[Consigne A]
Recopiez à l'identique, dans les rangées, les lignes qui vont de la ligne contenant « Question: Can you » à la ligne contenant « Task: Click on the canvas », ces deux lignes incluses. Laissez les images de côté.

[Extrait du texte]

****************************************

Quatrième de couverture :
Cassandra ! Un prénom romanesque, à l’image du château perdu au fin fond de l’Angleterre où vit la jeune fille et toute sa famille pour le moins excentrique. Un père écrivain qui se refuse à écrire, la merveilleuse Topaz, belle-mère fantasque, Rose, la sœur aînée rêvant au grand amour, sans parler du jeune jardinier qui n’a d’yeux que pour Cassandra. Quand surgissent deux beaux et riches Américains dans le manoir voisin, la vie au château est bouleversée.
Dans le droit fil de mes lectures royales de juin et pour commencer les grandes vacances, j’ai lu ce classique de la littérature jeunesse anglaise, que les adultes pourront tout autant apprécier.

****************************************

Rangées issues d'une collection:
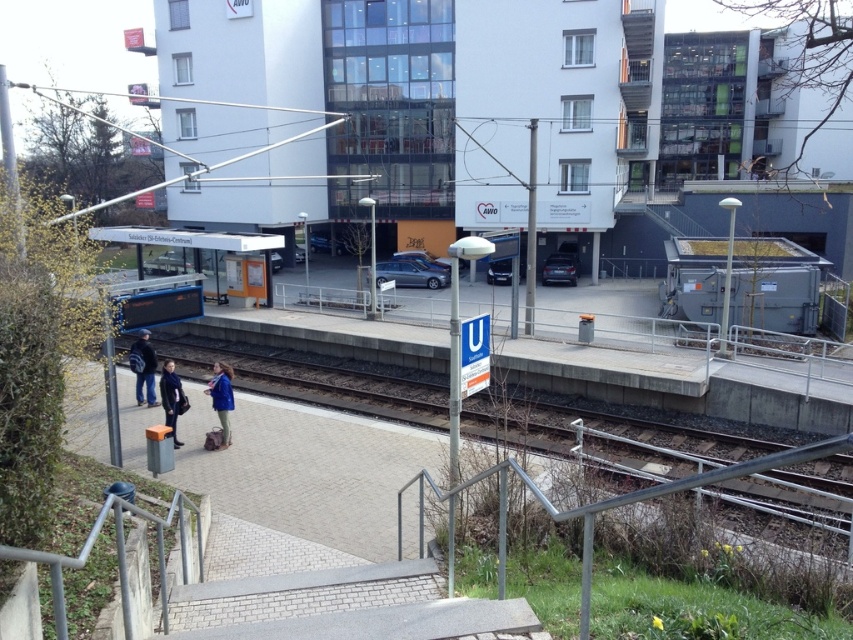
Question: Estimate the real-world distances between objects in this image. Which object is farther from the dark blue jacket at center?

Choices:
 (A) blue fabric coat at center
 (B) dark blue leather jacket at lower left

Answer: (A)

Question: Is dark blue jacket at center further to the viewer compared to dark blue leather jacket at lower left?

Choices:
 (A) yes
 (B) no

Answer: (A)

Question: Can you confirm if dark blue jacket at center is positioned to the right of blue fabric coat at center?

Choices:
 (A) yes
 (B) no

Answer: (B)

Question: From the image, what is the correct spatial relationship of dark blue jacket at center in relation to dark blue leather jacket at lower left?

Choices:
 (A) right
 (B) left

Answer: (B)

Question: Which object is closer to the camera taking this photo?

Choices:
 (A) dark blue jacket at center
 (B) blue fabric coat at center
 (C) dark blue leather jacket at lower left

Answer: (B)

Question: Which of the following is the closest to the observer?

Choices:
 (A) (230, 384)
 (B) (135, 378)

Answer: (A)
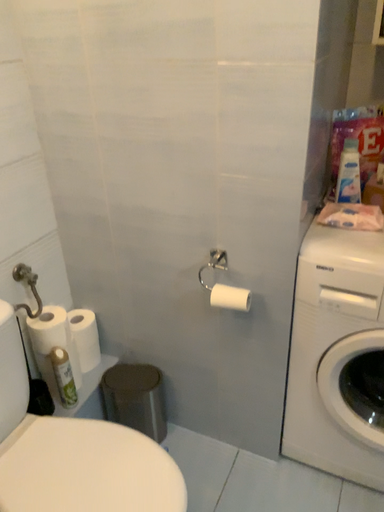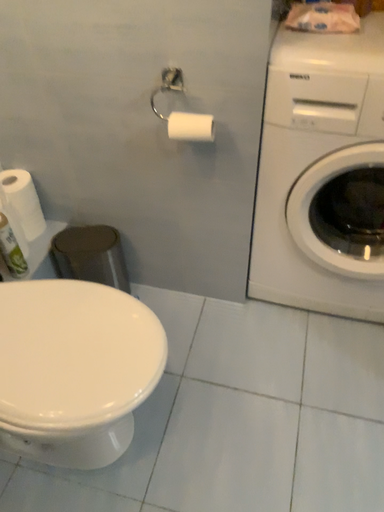
Question: Which way did the camera rotate in the video?

Choices:
 (A) rotated left
 (B) rotated right

Answer: (B)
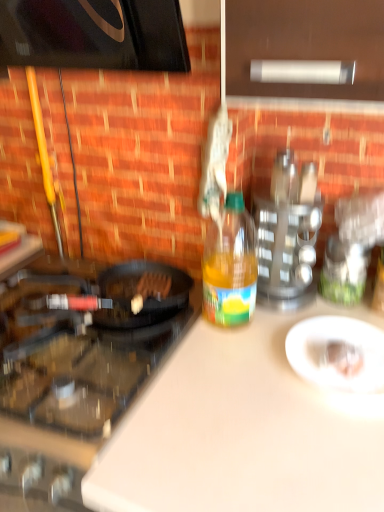
Where is `vacant space that is to the left of white glossy plate at center`? The image size is (384, 512). vacant space that is to the left of white glossy plate at center is located at coordinates (276, 395).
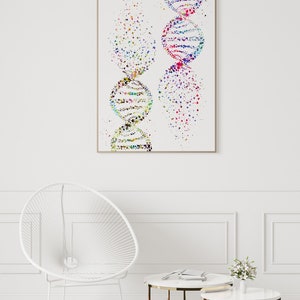
You are a GUI agent. You are given a task and a screenshot of the screen. Output one action in this format:
    pyautogui.click(x=<x>, y=<y>)
    Task: Click on the canvas
    
    Given the screenshot: What is the action you would take?
    pyautogui.click(x=209, y=144)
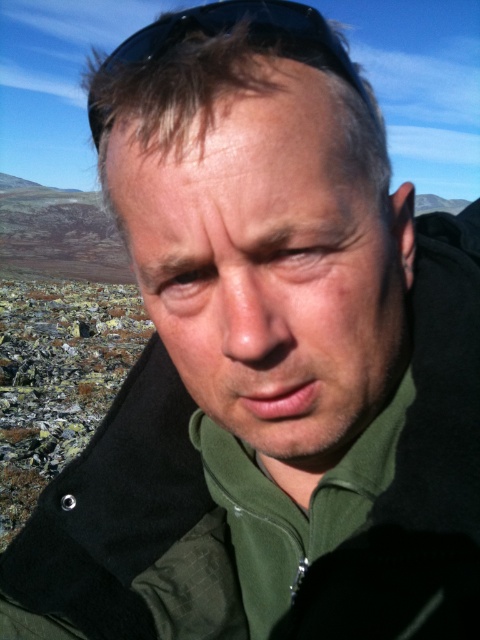
Can you confirm if matte green jacket at center is positioned below black matte sunglasses at upper center?

Yes, matte green jacket at center is below black matte sunglasses at upper center.

Measure the distance from matte green jacket at center to black matte sunglasses at upper center.

matte green jacket at center is 5.95 inches from black matte sunglasses at upper center.

You are a GUI agent. You are given a task and a screenshot of the screen. Output one action in this format:
    pyautogui.click(x=<x>, y=<y>)
    Task: Click on the matte green jacket at center
    The height and width of the screenshot is (640, 480).
    Given the screenshot: What is the action you would take?
    pyautogui.click(x=269, y=266)

Who is more distant from viewer, (227, 320) or (98, 68)?

Positioned behind is point (98, 68).

Does point (295, 316) come in front of point (155, 45)?

Yes.

Find the location of a particular element. smooth skin nose at center is located at coordinates (256, 308).

Between matte green jacket at center and smooth skin nose at center, which one has more height?

With more height is matte green jacket at center.

In the scene shown: Can you confirm if matte green jacket at center is thinner than smooth skin nose at center?

No, matte green jacket at center is not thinner than smooth skin nose at center.

Which is behind, point (264, 291) or point (256, 252)?

Point (264, 291)

This screenshot has height=640, width=480. I want to click on matte green jacket at center, so click(269, 266).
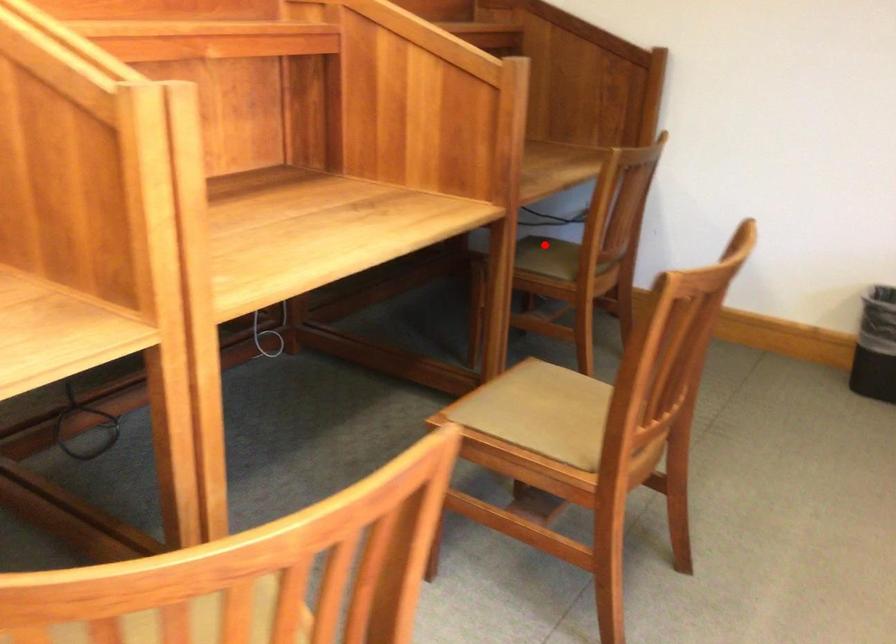
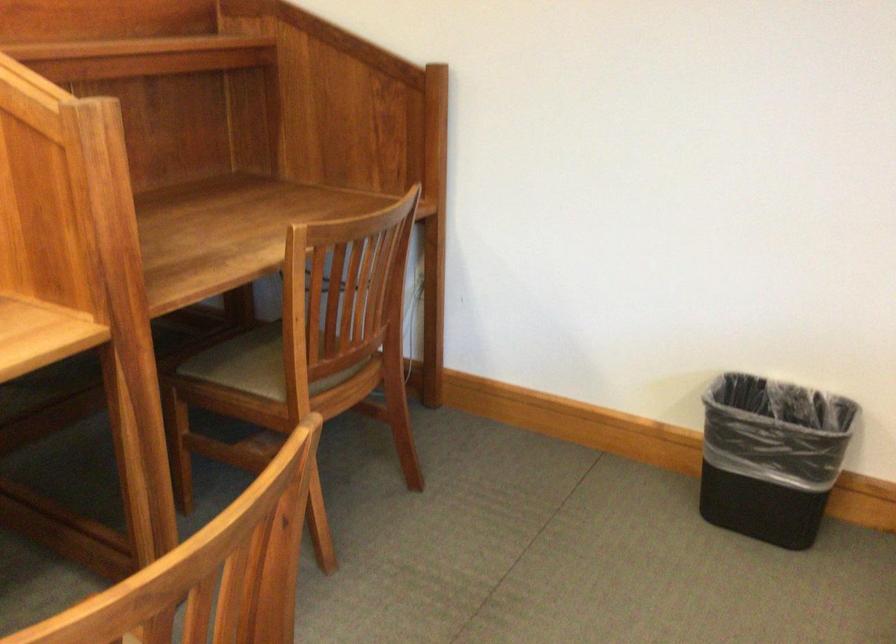
Question: I am providing you with two images of the same scene from different viewpoints. Image1 has a red point marked. In image2, the corresponding 3D location appears at what relative position? Reply with the corresponding letter.

Choices:
 (A) Closer
 (B) Farther

Answer: (A)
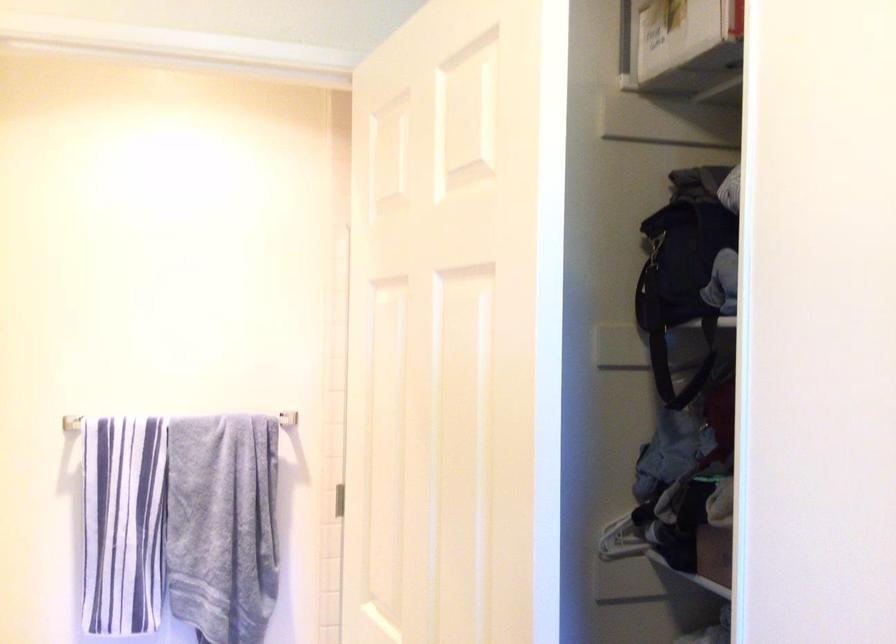
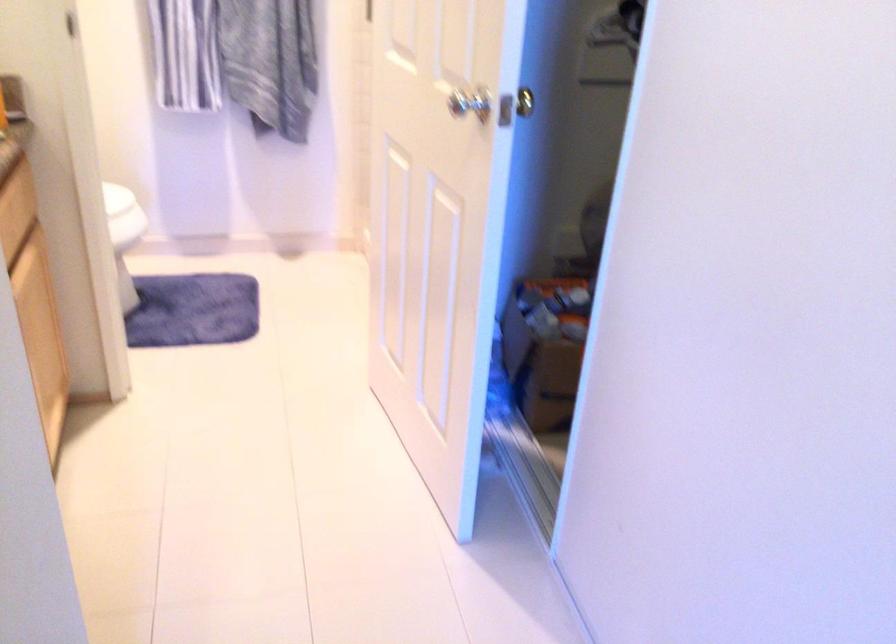
Question: The images are taken continuously from a first-person perspective. In which direction are you moving?

Choices:
 (A) Left
 (B) Right
 (C) Forward
 (D) Backward

Answer: (D)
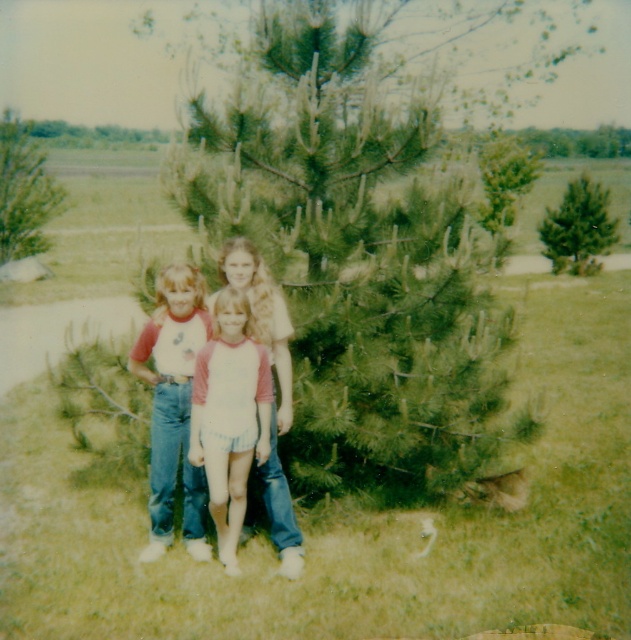
You are a photographer trying to capture a group photo of the children. The camera you are using has a minimum focus distance of 12 inches. Can you focus on both the white cotton shirt at center and the denim jeans at center simultaneously?

The distance between the white cotton shirt at center and the denim jeans at center is 13.38 inches. Since the camera requires a minimum focus distance of 12 inches, the camera can focus on both objects as they are within the required distance.

You are a photographer trying to capture a photo of the green leafy tree at upper left and the green matte pine at upper right. Which tree should you focus on first if you want to start with the one closer to the left side of the image?

The green leafy tree at upper left is to the left of the green matte pine at upper right, so you should focus on the green leafy tree at upper left first since it is closer to the left side of the image.

You are a photographer trying to focus on the white cotton shirt at center. Where should you point your camera to capture it?

You should point your camera at point (230, 417) to capture the white cotton shirt at center.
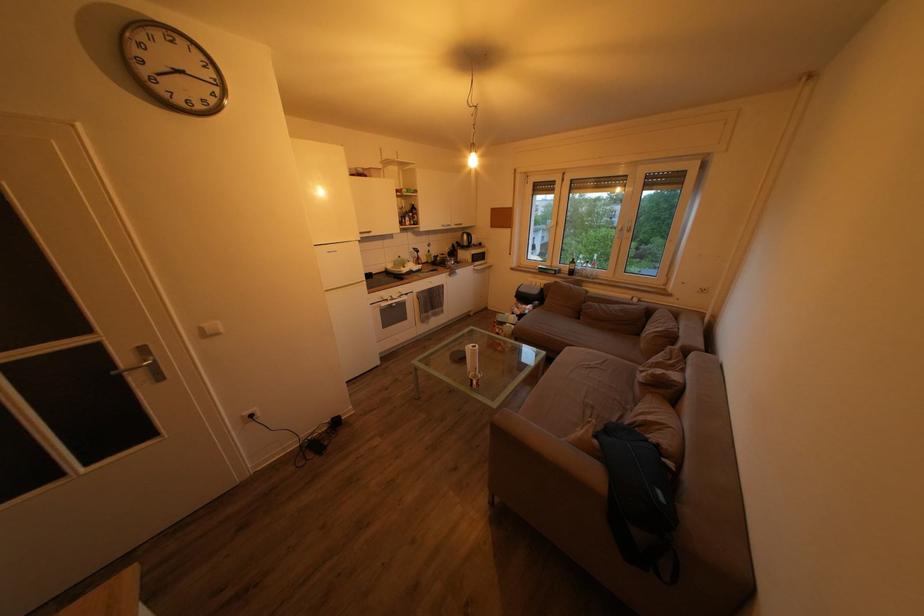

****************************************

[Consigne B]
Donnez la suite du billet de lecture consacré au roman de Cassandra et de son château, après sa dernière phrase.

[Réponse rédigée A]
Question: Can you confirm if dark blue jacket at center is positioned to the right of blue fabric coat at center?

Choices:
 (A) yes
 (B) no

Answer: (B)

Question: From the image, what is the correct spatial relationship of dark blue jacket at center in relation to dark blue leather jacket at lower left?

Choices:
 (A) right
 (B) left

Answer: (B)

Question: Which object is closer to the camera taking this photo?

Choices:
 (A) dark blue jacket at center
 (B) blue fabric coat at center
 (C) dark blue leather jacket at lower left

Answer: (B)

Question: Which of the following is the closest to the observer?

Choices:
 (A) (230, 384)
 (B) (135, 378)

Answer: (A)
Question: Which way did the camera rotate in the video?

Choices:
 (A) rotated left
 (B) rotated right

Answer: (B)
Where is `vacant space that is to the left of white glossy plate at center`? The image size is (384, 512). vacant space that is to the left of white glossy plate at center is located at coordinates (276, 395).
You are a GUI agent. You are given a task and a screenshot of the screen. Output one action in this format:
    pyautogui.click(x=<x>, y=<y>)
    Task: Click on the canvas

[Réponse rédigée B]
Quand son père a découvert ce château en ruines perdu dans le Suffolk, il en est tombé amoureux et a entraîné femme et enfants dans une vie fantasque. Il est l’auteur d’un seul livre, Jacob luttant, considéré comme une oeuvre majeure de la littérature anglaise, et n’a plus rien écrit depuis. Après la mort de sa femme, il s’est remarié avec Topaz, modèle de plusieurs peintres, femme originale et courageuse, qui a pris à bras le corps la rude existence que lui offrait Mortmain : un château en ruines, sans électricité, plus aucun revenu ou presque, au point que seul le garçon de la famille, Thomas, va encore à l’école. Au moment où le roman débute, nous sommes en 1931. Cassandra raconte la vie de sa famille dans ses cahiers , son intimité avec son aînée Rose, le jeune Stephen, resté au service de la famille sans gages, mais avec beaucoup d’amour envers Cassandra (qui devrait « se montrer cassante avec lui » mais n’y parvient pas), son père qui passe son temps dans la tour de garde à… ne rien faire (ou à devenir fou ?), Topaz qui tire héroïquement son plan pour nourrir et vêtir la famille et se ressource dans la nature.
Et voilà que le vieil homme qui a donné le bail du château pour quarante ans décède et que ses héritiers, venus d’Amérique, s’installent dans le manoir voisin. La bavarde Mrs Cotton et ses deux fils, Simon et Neil, vont changer la vie de la famille de Cassandra, ainsi que l’héritage de la tante Millicent, occasion d’une mémorable expédition à Londres. Les inspirations, les sentiments, le train de vie des Mortmain vont être bouleversés par ces événements. Les valeurs de Cassandra résisteront-elles face à sa soeur amoureuse ?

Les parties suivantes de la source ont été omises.